Tuesday, October 19, 2010

The Irresponsibility of Law Schools = Fraud in the Inducement?

Brian Tamanaha:
The chart on the top shows the number of applicants law schools admitted (who actually enrolled) from 2001 through 2009. The chart on the bottom shows total law related employment--attorney and non-attorney--from 2001 through 2009. [Note that the charts are not on the same scale; and the labor chart is not limited to lawyers.]

While legal employment has fallen dramatically since 2007 (with a further decline in 2010), law schools, after remaining flat in 2008, increased by 5% the number of students admitted (and enrolled) in 2009. This increase was greater than the percentage increase in applications to law school. (The 2010 admissions numbers are not yet available.)

Law schools thus responded to the worst recession in the legal market in at least two decades by letting in more law students.
Law schools are enticing this increasing numbers of students into the legal world (and financial servitude) in large part by misrepresenting employment expectations. Things have gotten so bad, the ABA is now being called on to force law schools to be fully transparent in their employment statistics in order to maintain their ABA accreditation. I think this is a much needed step.
Do U.S. law schools need to be more transparent with their employment data?

Yes. At least that seems to be the growing consensus among everyone in the world — outside of law school deans — who routinely trot out a litany of reasons why providing such data would be burdensome, inconvenient, impossible, etc.

The rationale behind the sentiment: that schools are loathe to accurately reflect their job-placement rates, and that applicants are being sold false bills of goods...

At this point, schools have to disclose to the ABA what percentage of their graduates are employed nine months after graduation. But they don’t have to disclose whether students have part-time jobs, full-time jobs, jobs paid for by their law school or jobs that don’t require a J.D.

The Truth in Law School Education resolution could come sooner, said David Wolfe, the chairman of the ABA’s Young Lawyers Division. If it passed, schools would be required to disclose employment and cost information in order to keep their ABA accreditation. That information would be sent to applicants along with their letters of acceptance.

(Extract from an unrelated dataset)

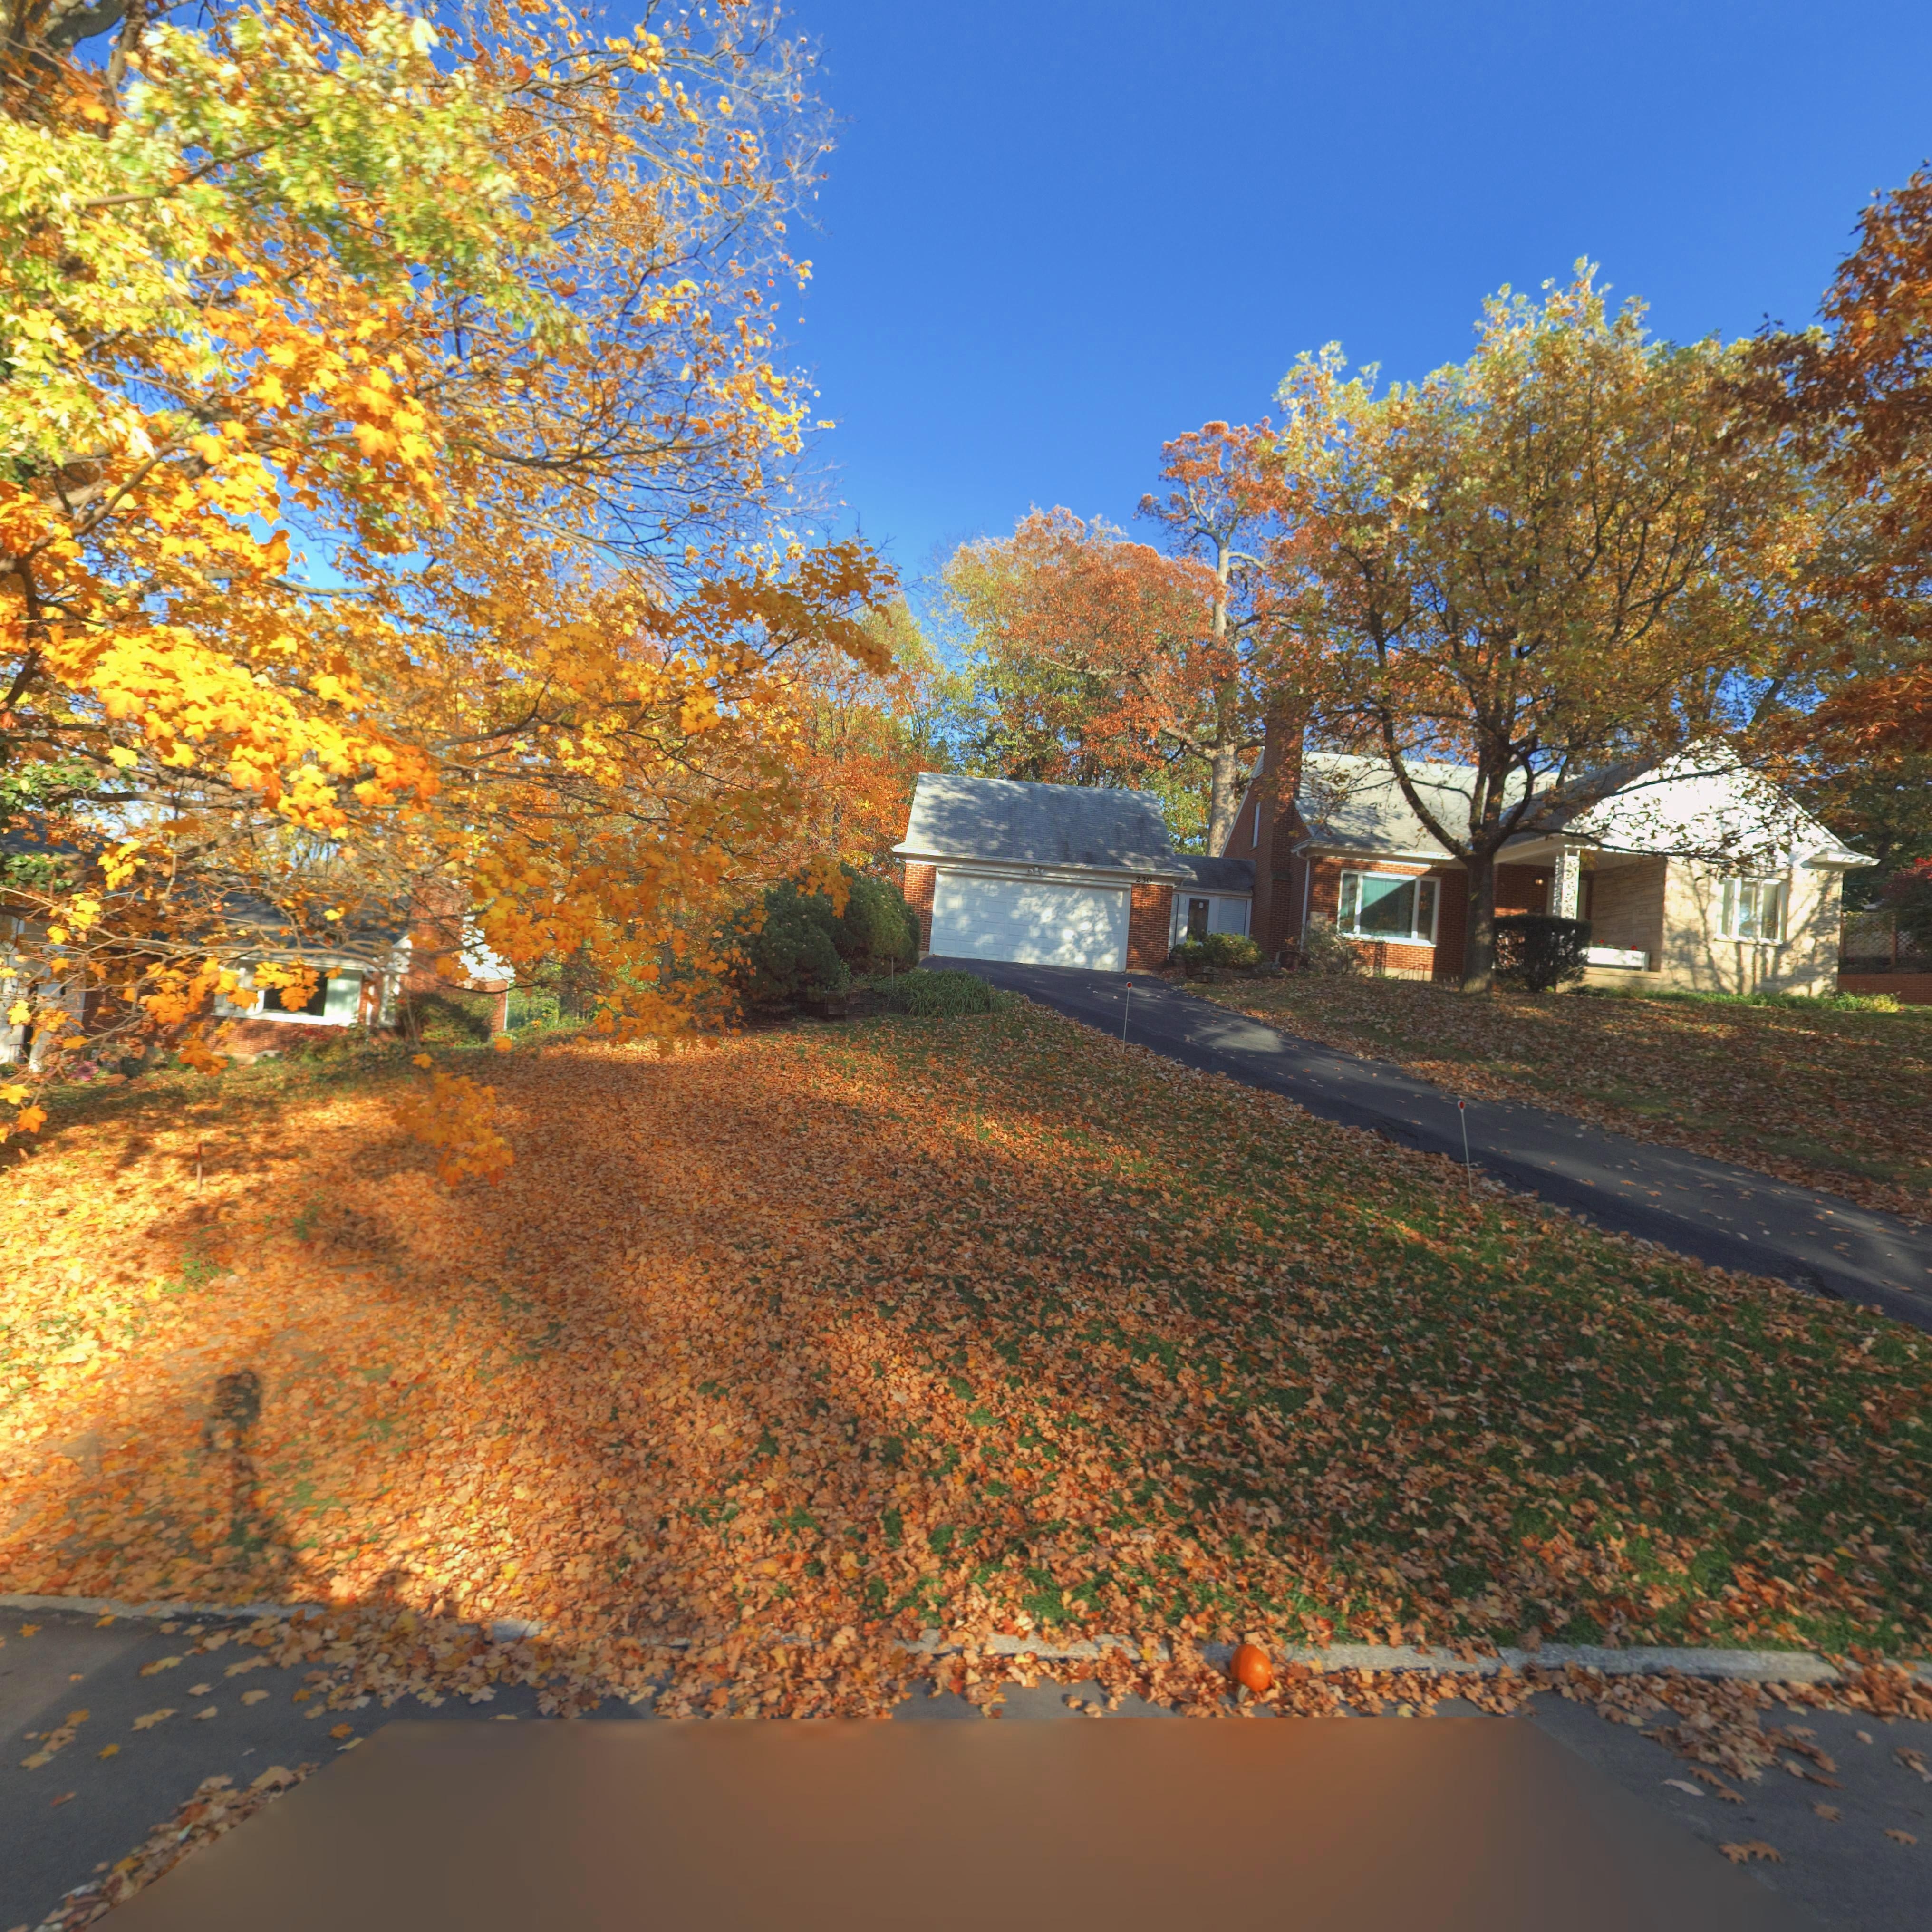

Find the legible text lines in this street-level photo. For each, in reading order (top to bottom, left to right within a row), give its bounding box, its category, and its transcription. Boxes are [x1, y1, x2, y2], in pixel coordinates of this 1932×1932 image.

“It’s still in the works, but it will link the requirement to disclose employment and cost information with accreditation,” he said. “You would get that information with your letter of acceptance to a law school. We want people to go to law school with their eyes open.”...

“There’s a total lack of awareness out there. They hear these astronomical salaries which reflect just the top 3 percent of students who go to the top 10 law firms.”
I would also like to see them provide more accurate pictures of salary distributions. If one student comes out making $160,000 per year and two come out making $40,000 per year, schools can show their average income as being $80,000 per year. The two students making $40,000 per year who borrowed $100,000 to go to law school are going to feel duped and find themselves in a financial disaster.

What distinguishes current law school marketing from fraud in the inducement? It might not meet up to all the legal requirements for fraud, but conceptually it seems to come awfully close.

(HT Empirical Legal Studies)


Anonymous said...

Could not happen to a nicer bunch of people!

David said...

The distribution thing is a nice idea, but tricky to measure. For example, my girlfriend is graduating law school and has a clerkship lined up for next year. Clerkships typically pay about $50K and last for a year: they are stepping stones to better positions and law firms (jobs of which are usually secured in the summer before your final year of school). That big pile mound of $50K in the distribution graph is surely composed of many clerkships. Like a student who will make money in the future once they graduate, I don't consider them "poor" in the same way as a person who'll be working their current (relativity) low-paying job in the near future.

The distribution problem is not easy to solve: when do you measure? Graduates can go in a clerkship immediately, work at a firm and go in later, skip the clerkship altogether, never do either, or do a clerkship and then do something outside of a law firm. I suppose distributions at 1 year, 3 years, and 5 years out of school would do the trick?